[Opening Supplied records section]
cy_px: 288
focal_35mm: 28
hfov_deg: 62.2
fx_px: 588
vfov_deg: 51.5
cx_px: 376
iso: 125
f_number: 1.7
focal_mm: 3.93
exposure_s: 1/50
[Closing Supplied records section]
[Opening Supplied records section]
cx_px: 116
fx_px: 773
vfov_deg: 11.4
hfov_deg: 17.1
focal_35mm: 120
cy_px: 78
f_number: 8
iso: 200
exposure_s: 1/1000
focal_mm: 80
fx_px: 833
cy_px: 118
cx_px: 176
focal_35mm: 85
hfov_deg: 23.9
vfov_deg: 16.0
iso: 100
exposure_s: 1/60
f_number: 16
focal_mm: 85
[Closing Supplied records section]
■ Task details ■
From the entries above, give again exactly the lines running from the line with "hfov_deg: 62.2" to the line with "exposure_s: 1/50"; include both of those lines.

■ Answer to the problem ■
hfov_deg: 62.2
fx_px: 588
vfov_deg: 51.5
cx_px: 376
iso: 125
f_number: 1.7
focal_mm: 3.93
exposure_s: 1/50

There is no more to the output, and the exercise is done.